**Kutipan:**
══════════════════════════════

Program Swasembada Bawang Putih Sembalun Terancam Gagal, Diduga Ada Penyimpangan Anggaran Miliaran Rupiah

Rosyidin S
Jumat, September 12, 2025 | 23.44 WIB Last Updated 2025-09-12T15:44:55Z
Nampak sejumlah warga Sembalun sedang melakukan pembersihan bawang putih setelah dipanen dan aka dikeringkan di dekat rumah, (Foto: Rosyidin/MP).

MANDALIKAPOST.com – Program swasembada bawang putih di kawasan Sembalun, kaki Gunung Rinjani, Lombok Timur, yang digadang-gadang sebagai percontohan nasional, kini berada di ujung tanduk.


Pasalnya, sejumlah dugaan penyimpangan, mulai dari bibit rusak hingga penyaluran yang tidak tepat sasaran, mengancam kelangsungan program bernilai miliaran rupiah ini.


Hal ini diungkapkan oleh seorang tokoh muda setempat, Royal Sembahulun, yang menilai program tersebut tidak transparan dan merugikan negara.


Dalam sebuah wawancara eksklusif, Royal menyoroti kejanggalan pada program pengembangan kawasan yang didanai pemerintah pusat pada tahun 2024.

══════════════════════════════

**Kumpulan Data:**
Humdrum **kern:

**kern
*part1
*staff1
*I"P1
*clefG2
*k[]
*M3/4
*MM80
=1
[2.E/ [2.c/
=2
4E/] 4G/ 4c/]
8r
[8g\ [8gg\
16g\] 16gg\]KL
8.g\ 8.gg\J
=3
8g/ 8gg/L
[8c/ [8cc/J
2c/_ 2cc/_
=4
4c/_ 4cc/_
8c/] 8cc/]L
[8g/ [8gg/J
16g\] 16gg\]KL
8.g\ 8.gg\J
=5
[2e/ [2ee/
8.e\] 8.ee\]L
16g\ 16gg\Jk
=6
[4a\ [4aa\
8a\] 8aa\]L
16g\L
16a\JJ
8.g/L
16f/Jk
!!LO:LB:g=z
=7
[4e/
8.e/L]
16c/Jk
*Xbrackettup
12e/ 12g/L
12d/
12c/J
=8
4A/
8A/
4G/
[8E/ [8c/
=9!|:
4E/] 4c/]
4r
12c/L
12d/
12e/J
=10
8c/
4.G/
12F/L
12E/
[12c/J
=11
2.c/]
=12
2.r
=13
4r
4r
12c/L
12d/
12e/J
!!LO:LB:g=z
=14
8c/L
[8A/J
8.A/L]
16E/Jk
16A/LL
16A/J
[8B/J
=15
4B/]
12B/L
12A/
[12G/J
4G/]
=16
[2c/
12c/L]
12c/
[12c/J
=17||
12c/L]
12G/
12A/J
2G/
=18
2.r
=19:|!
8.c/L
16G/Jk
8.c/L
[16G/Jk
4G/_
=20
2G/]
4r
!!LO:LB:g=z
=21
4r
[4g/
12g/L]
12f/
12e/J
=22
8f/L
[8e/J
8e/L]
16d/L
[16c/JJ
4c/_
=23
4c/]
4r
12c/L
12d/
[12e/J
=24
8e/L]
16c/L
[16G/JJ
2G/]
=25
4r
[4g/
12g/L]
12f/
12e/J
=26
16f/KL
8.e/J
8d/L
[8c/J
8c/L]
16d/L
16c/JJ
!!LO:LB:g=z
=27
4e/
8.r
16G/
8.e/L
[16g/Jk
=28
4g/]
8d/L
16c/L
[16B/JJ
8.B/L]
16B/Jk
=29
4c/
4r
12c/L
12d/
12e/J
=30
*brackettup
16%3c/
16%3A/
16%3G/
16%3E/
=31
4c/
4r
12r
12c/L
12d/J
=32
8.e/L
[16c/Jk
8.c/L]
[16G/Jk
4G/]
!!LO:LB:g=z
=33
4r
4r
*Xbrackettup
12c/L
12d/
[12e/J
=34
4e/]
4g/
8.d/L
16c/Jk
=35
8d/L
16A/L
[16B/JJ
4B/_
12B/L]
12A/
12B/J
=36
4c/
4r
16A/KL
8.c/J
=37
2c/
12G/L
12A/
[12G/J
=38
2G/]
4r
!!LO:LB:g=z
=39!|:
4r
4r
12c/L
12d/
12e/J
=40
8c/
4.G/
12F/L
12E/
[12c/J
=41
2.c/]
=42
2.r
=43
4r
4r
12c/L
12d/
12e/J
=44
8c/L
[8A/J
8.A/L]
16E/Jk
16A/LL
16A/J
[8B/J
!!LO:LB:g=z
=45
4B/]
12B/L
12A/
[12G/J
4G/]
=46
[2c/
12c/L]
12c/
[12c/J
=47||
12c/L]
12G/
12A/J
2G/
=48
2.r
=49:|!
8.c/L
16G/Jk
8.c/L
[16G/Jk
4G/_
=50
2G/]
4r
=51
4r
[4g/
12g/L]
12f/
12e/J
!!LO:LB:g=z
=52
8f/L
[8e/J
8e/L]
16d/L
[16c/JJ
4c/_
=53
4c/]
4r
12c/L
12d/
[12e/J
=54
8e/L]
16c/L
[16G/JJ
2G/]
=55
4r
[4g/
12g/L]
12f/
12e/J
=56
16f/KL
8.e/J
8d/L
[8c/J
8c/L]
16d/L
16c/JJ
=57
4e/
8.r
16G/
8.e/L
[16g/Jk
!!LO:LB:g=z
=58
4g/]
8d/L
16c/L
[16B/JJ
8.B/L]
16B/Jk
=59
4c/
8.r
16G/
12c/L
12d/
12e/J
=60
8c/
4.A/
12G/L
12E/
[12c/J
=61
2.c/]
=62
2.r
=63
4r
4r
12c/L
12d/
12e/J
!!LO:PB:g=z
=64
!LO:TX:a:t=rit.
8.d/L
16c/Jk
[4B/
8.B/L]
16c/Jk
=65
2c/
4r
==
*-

══════════════════════════════

**Daftar Tugas:**
[A] Tuliskan ulang paragraf dalam berita di atas yang diawali "Pasalnya, sejumlah dugaan penyimpangan" dalam bentuk daftar singkat tanpa menghilangkan fakta utamanya.
[B] Menurut berita di atas, pada tahun berapa program pengembangan kawasan itu didanai pemerintah pusat?
[C] Ringkaslah berita di atas dalam dua kalimat.

**Daftar Jawaban:**
[A]
- Ada sejumlah dugaan penyimpangan dalam program.
- Penyimpangan itu mulai dari bibit rusak hingga penyaluran yang tidak tepat sasaran.
- Dugaan tersebut mengancam kelangsungan program yang bernilai miliaran rupiah.

[B] Pada tahun 2024.

[C] Program swasembada bawang putih di Sembalun, Lombok Timur, yang digadang-gadang sebagai percontohan nasional, kini terancam gagal karena dugaan penyimpangan seperti bibit rusak dan penyaluran yang tidak tepat sasaran. Tokoh muda setempat, Royal Sembahulun, menilai program yang didanai pemerintah pusat pada tahun 2024 itu tidak transparan dan merugikan negara.